Being busy sounds stressful and is the tell-tale sign of burnout. But it isn’t that per se. Always doing something doesn’t mean a full cognitive or physical load that completely consumes you. Instead, it can be small tasks that culminate into something you are proud of. It is so common now to be doing nothing. And I don’t mean a humble way of saying you went to the shops and bought new shoes, or washed the dishes, lowering these actions to insignificant common items in the day.
I mean;
Staring at a screen. Scrolling to kingdom come. The world could end now, and you’ll say: “Hold on, he’s about to do something funny.”
It really gets at me, and I do this myself, scrolling through Instagram, TikTok, YouTube or whatever platform, and I achieve not a single thing. All I get is temporary, instant gratification and a couple of laughs.
What are the costs of wasting time on such a mind-numbing ritual?
Yes, you may say, I am so drained I need a break. But does that break have to be 2 hours long after each 30-minute work interval when you have an assessment?
After you pull yourself away from the World Wide Web, you look at the time and realise all that time is gone. Poof. MIA. You cannot get that time back, no matter how hard you try. This then results in more stress, more escapism, and procrastination, mental fog, and more stress.
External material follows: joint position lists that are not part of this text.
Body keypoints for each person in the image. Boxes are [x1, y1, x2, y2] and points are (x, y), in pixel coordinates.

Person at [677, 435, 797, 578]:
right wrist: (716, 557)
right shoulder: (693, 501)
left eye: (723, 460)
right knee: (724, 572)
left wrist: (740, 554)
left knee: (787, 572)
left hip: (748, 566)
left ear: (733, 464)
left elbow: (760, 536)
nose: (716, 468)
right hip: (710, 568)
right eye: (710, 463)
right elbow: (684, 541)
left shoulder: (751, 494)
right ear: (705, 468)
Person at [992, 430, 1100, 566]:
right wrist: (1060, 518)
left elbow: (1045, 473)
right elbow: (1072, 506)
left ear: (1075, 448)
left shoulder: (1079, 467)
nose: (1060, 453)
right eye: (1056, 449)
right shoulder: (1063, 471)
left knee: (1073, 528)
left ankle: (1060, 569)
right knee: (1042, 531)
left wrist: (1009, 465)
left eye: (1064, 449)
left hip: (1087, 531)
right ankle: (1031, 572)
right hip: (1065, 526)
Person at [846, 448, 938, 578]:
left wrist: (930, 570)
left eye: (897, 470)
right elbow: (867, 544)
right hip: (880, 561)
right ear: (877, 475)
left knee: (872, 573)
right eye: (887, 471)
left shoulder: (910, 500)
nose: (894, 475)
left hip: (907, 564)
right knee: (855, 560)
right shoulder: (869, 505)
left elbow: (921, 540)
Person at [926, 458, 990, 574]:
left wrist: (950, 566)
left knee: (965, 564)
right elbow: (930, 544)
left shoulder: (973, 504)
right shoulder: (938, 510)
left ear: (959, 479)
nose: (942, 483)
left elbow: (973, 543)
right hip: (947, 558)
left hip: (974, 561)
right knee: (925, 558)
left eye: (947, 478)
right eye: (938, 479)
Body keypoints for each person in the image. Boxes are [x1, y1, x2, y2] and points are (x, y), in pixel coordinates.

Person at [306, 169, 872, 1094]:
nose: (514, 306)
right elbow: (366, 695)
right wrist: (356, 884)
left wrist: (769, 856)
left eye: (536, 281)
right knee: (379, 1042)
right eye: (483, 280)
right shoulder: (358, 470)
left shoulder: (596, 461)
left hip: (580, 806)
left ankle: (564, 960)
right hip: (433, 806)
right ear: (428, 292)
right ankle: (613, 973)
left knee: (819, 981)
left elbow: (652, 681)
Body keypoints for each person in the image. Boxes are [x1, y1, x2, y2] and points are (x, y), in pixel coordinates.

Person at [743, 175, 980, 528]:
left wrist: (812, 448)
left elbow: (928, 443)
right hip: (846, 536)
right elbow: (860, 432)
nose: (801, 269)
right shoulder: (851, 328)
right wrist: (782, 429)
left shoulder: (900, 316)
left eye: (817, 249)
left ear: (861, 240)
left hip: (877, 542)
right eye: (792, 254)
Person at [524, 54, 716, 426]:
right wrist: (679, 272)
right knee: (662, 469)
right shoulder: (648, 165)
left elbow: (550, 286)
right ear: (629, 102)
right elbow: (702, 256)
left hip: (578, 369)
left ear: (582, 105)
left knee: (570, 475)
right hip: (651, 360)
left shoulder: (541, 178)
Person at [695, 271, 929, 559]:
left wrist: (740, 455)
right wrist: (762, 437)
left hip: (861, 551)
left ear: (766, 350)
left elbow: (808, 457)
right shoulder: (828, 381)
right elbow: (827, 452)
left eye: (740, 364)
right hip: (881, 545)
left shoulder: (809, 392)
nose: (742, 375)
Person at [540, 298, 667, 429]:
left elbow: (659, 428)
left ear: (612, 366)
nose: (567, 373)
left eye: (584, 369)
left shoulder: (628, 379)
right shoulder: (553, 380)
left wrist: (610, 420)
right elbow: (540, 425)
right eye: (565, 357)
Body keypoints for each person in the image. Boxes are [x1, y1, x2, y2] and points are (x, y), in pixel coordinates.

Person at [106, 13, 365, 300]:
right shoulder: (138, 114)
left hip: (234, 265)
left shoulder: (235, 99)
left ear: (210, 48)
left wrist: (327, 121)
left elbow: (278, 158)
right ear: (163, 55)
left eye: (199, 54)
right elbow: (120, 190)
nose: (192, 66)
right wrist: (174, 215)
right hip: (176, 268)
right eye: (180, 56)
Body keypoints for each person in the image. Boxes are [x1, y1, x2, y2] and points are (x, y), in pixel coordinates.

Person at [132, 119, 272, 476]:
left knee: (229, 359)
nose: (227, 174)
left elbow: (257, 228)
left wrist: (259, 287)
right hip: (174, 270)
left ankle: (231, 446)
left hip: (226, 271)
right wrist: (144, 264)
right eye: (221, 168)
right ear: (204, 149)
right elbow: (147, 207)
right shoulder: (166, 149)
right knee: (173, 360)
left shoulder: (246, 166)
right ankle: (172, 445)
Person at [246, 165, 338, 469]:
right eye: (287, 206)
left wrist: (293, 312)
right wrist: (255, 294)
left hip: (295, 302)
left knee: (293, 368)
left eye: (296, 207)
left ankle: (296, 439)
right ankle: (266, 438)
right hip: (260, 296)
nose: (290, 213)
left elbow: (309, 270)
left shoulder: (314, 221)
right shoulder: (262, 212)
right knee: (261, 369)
Such a vicious cycle of doing nothing and stressing over it is not healthy. The World Wide Web ended up spinning you up into a silk mummy, entangling you in its holes and strings of attractive, sticky gratification. Then the spider of reality comes looming, its shadow of gloom signals your doom. You have spent too much time on the web that you are now trapped in it. Trapped in a vicious cycle of stress and escapism right before the deadline of an assessment.
Is this cycle worth it in the long run?
According to the Atlantic, more than 70 per cent of university students procrastinate on their schoolwork, and more than 20 per cent of adults in a 2005 survey were found to be “chronic procrastinators.” That is astronomical.
With procrastination becoming a prevalent norm within daily life, it seems impossible to defeat such a monster of avoidance. There is quite a lot of science explaining why humans avoid difficult tasks, seek gratification, and offer ways to move away from mindless scrolling.
Arthur C. Brooks explains that procrastination can be good in some ways, but it must be productive. When “deployed strategically with certain creative tasks, a little procrastination can actually be beneficial.” Instead of diverting immediately to social media to procrastinate a big assessment, you might want to wash the dishes or annotate a poem for English. By productively procrastinating, you are still getting things done, but you avoid the stress of writer’s block for your essay.
In constantly doing something, we reach a flow state of productivity. Completing an artwork, writing an essay, creating a video, or doing something fun with focus and full enjoyment. We end up doing more in the long run and enjoy doing it. Starting off with a small task and finishing it gives you a little buzz. On the other hand, starting off with an hour of reels leaves you unmotivated and entangles you in the world wide web of soulless gratification.
A perfect example of the benefits of constantly working is the honeybees.
Bees are always busy. Busy pollenating, making honey, drinking nectar, napping, working for the hive, feeding the queen and protecting the hive. They benefit humanity from a holistic view. They make your garden look nice, but also allow it to grow into your own slice of Eden. They make the honey that goes into your morning coffee or on your breakfast crumpets. They make wax and honeycomb, and countless other things. All of these things are achieved in such a short life span of honeybees; female workers live up to 60 days while male workers live up to 32 days, but the hive works collectively to achieve great deeds. Humans have years! Decades and near centuries to live.
What could we do with all that time?
What could you do in just a month or two?
Imagine if humans adapted the honeybee mindset, how society would bloom like pollenated flowers. No zombies walking around glued to 3-second videos in an endless stream. No wasted time spent on senseless, motionless procrastination, but collaboratively working towards something of substance. This substance doesn’t mean finding the cure to cancer, which would be nice, but a small action, like baking cookies or doing a little bit of gardening. Sitting outside and enjoying the busy little bees flying around your labour of love, pollinating the daisies and lavender you planted a week ago. And instead of lying numb on your bed gazing enthralled at that seductive black screen, you decided to do.
Do item 3 on your long list of to-dos, do 5 questions of your math homework, and do a spot of gardening.
Do a 2 km walk. Do a paragraph of your essay before having a well- needed nap. Do that video for your social media page, then read a chapter of a book.
Just Do. And reap the fruits of your labour.